1. A detoxified secretome extract of a culture supernatant of mesenchymal stem cells or progenitor cells derived from the mesenchymal stem cells, wherein

the detoxified secretome extract comprises at least one of IGFBP, HGF, VEGF, PDGF, EGF, KGF (FGF-7), PDGFR, TGFα, and TGFβ secreted by the mesenchymal stem cells or the progenitor cells derived from the mesenchymal stem cells, and

lactic acid and ammonia that are metabolic waste products caused by the mesenchymal stem cells or the progenitor cells derived from the mesenchymal stem cells are removed from the detoxified secretome extract.

2. The detoxified secretome extract according to claim 1, which is used as a therapeutic agent for regenerative medicine, an immunosuppressant, an anti-inflammatory agent, or an antifibrotic agent.

3. The detoxified secretome extract according to claim 1, which comprises all of IGFBP, HGF, VEGF, PDGF, EGF, KGF (FGF-7), PDGFR, TGFα, and TGFβ secreted by the mesenchymal stem cells or the progenitor cells derived from the mesenchymal stem cells.

4. The detoxified secretome extract according to claim 1, wherein at least one of IGFBP, HGF, VEGF, PDGF, EGF, KGF (FGF-7), PDGFR, TGFα, and TGFβ is 1.2 times or more concentrated, compared with the culture supernatant before concentration.

5. The detoxified secretome extract according to claim 1, wherein the mesenchymal stem cells or the progenitor cells derived from the mesenchymal stem cells are adipose-derived stromal/stem cells or adipose-derived vascular endothelial progenitor cells.

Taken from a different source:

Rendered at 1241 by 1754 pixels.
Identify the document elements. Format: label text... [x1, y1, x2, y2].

6. The detoxified secretome extract according to claim 1, wherein the ammonia concentration is 20 μg/dL or less, and the HGF concentration is 50000 pg/mL or more.

7. A method for producing the detoxified secretome extract according to claim 1, comprising:

obtaining a culture supernatant by culturing mesenchymal stem cells or progenitor cells derived from the mesenchymal stem cells in a culture solution;

concentrating an active ingredient from the culture supernatant; and

purifying by removing metabolic waste products from the concentrated culture supernatant.

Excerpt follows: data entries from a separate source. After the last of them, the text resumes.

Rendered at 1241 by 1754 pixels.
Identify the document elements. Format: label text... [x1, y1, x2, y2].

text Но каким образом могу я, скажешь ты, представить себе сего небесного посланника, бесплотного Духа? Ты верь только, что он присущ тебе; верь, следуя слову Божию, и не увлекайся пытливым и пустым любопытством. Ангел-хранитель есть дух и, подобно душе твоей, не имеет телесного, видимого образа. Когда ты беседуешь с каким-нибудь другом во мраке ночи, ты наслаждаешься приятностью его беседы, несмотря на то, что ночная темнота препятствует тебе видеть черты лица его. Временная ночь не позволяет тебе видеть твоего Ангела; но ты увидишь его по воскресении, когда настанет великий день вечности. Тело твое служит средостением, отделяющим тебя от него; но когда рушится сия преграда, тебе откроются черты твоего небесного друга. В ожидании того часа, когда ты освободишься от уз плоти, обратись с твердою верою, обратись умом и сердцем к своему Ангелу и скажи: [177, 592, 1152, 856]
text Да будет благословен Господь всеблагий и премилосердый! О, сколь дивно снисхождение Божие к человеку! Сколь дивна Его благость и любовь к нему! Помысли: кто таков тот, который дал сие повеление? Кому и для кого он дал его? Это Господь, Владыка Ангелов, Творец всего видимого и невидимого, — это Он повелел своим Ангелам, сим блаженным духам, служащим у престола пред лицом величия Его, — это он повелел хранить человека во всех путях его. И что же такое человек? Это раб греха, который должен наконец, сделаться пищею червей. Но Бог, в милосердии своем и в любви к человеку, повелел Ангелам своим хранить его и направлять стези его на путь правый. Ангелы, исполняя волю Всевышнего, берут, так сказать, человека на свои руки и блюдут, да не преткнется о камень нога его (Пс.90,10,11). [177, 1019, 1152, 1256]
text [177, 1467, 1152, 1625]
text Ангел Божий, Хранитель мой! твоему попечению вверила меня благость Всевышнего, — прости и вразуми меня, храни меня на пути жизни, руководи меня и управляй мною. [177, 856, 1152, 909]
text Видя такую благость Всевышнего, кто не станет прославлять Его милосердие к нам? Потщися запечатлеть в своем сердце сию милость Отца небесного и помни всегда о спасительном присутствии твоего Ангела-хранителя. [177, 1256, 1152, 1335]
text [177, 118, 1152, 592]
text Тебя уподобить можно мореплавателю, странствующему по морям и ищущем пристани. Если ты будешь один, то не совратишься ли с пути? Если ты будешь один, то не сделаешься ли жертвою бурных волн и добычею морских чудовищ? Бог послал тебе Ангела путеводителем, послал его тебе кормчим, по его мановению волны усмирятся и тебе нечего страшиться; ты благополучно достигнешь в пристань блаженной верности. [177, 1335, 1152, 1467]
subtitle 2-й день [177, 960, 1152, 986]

8. The method according to claim 7, wherein, in the obtaining a culture supernatant, a culture supernatant is obtained from a culture of the mesenchymal stem cells that are in a proliferation phase or a confluent phase, or the progenitor cells derived from the mesenchymal stem cells.

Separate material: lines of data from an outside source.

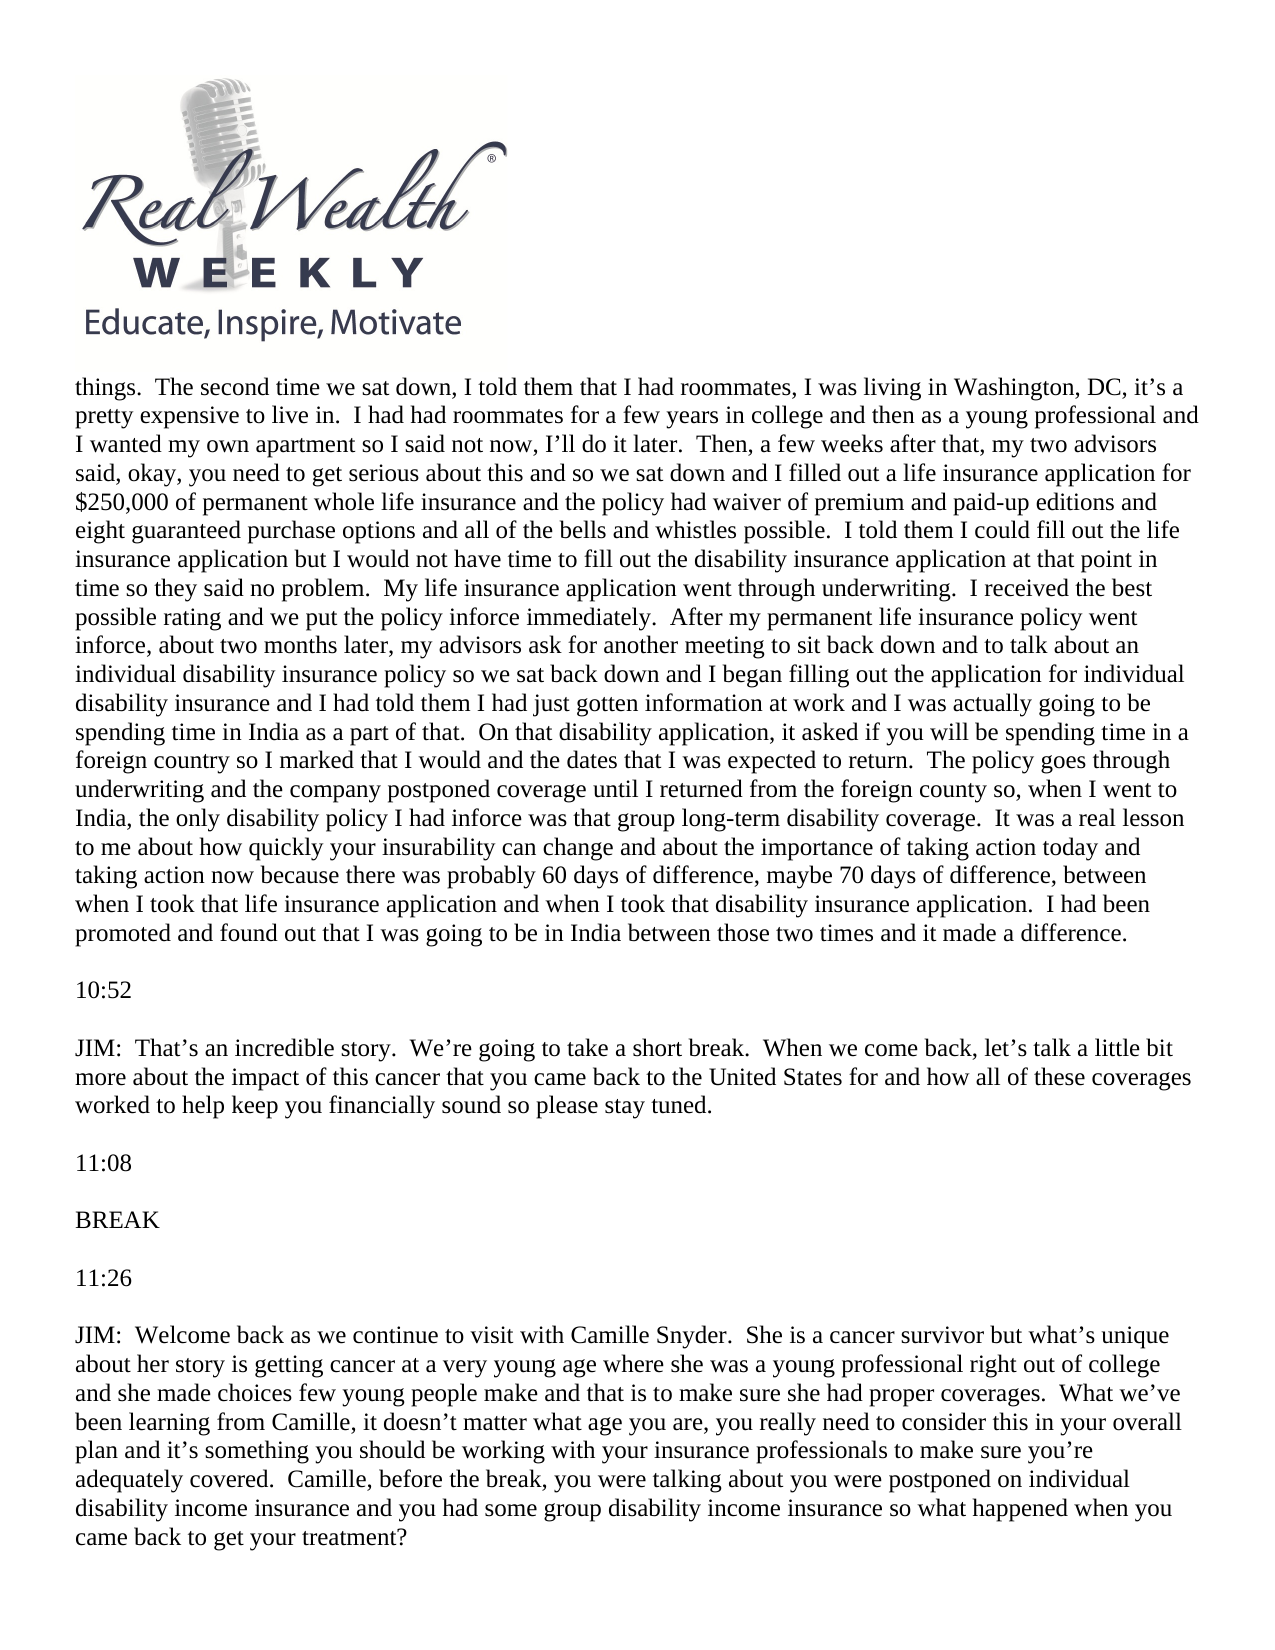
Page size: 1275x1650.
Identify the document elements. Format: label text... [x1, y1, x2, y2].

text JIM: That’s an incredible story. We’re going to take a short break. When we come back, let’s talk a little bit more about the impact of this cancer that you came back to the United States for and how all of these coverages worked to help keep you financially sound so please stay tuned. [75, 1033, 1200, 1119]
text CAMILLE SNYDER: Yeah, you are absolutely correct. I was fortunate that I actually had two financial advisors that I worked with, even at age 22 and 23. They sat me down and we would have meetings and they talked about the importance of systematic savings and having my own individual policy on top of what I had through work and they told me my income was going up. I needed to lock in my insurability as a young, healthy person and they asked me to fill out an application for a permanent life insurance policy and an individual disability policy outside of what I had through work. In our first meeting, I actually told them that I didn’t want to move forward with the application at that point in time because my car had overheated and I needed to get a new car, it was probably time for me to upgrade my vehicle, and they said, okay, not a problem, and a few weeks later, they wanted to get back together so we sat back down and we talked about the importance of systematic savings and protecting my ability to earn an income and all of these great wonderful things. The second time we sat down, I told them that I had roommates, I was living in Washington, DC, it’s a pretty expensive to live in. I had had roommates for a few years in college and then as a young professional and I wanted my own apartment so I said not now, I’ll do it later. Then, a few weeks after that, my two advisors said, okay, you need to get serious about this and so we sat down and I filled out a life insurance application for $250,000 of permanent whole life insurance and the policy had waiver of premium and paid-up editions and eight guaranteed purchase options and all of the bells and whistles possible. I told them I could fill out the life insurance application but I would not have time to fill out the disability insurance application at that point in time so they said no problem. My life insurance application went through underwriting. I received the best possible rating and we put the policy inforce immediately. After my permanent life insurance policy went inforce, about two months later, my advisors ask for another meeting to sit back down and to talk about an individual disability insurance policy so we sat back down and I began filling out the application for individual disability insurance and I had told them I had just gotten information at work and I was actually going to be spending time in India as a part of that. On that disability application, it asked if you will be spending time in a foreign country so I marked that I would and the dates that I was expected to return. The policy goes through underwriting and the company postponed coverage until I returned from the foreign county so, when I went to India, the only disability policy I had inforce was that group long-term disability coverage. It was a real lesson to me about how quickly your insurability can change and about the importance of taking action today and taking action now because there was probably 60 days of difference, maybe 70 days of difference, between when I took that life insurance application and when I took that disability insurance application. I had been promoted and found out that I was going to be in India between those two times and it made a difference. [75, 372, 1200, 947]
text JIM: Welcome back as we continue to visit with Camille Snyder. She is a cancer survivor but what’s unique about her story is getting cancer at a very young age where she was a young professional right out of college and she made choices few young people make and that is to make sure she had proper coverages. What we’ve been learning from Camille, it doesn’t matter what age you are, you really need to consider this in your overall plan and it’s something you should be working with your insurance professionals to make sure you’re adequately covered. Camille, before the break, you were talking about you were postponed on individual disability income insurance and you had some group disability income insurance so what happened when you came back to get your treatment? [75, 1321, 1200, 1551]
text 10:52 [75, 976, 1200, 1004]
text 11:08 [75, 1148, 1200, 1177]
text BREAK [75, 1206, 1200, 1234]
text 11:26 [75, 1263, 1200, 1292]
picture [75, 75, 508, 372]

9. The method according to claim 7, wherein the metabolic waste products removed in the purifying are lactic acid and ammonia.

10. The method according to claim 7, wherein the purifying is carried out by ultrafiltration.

11. The method according to claim 10, wherein the ultrafiltration is carried out using a filtration membrane having a cutoff molecular weight of 2 kDa to 30 kDa.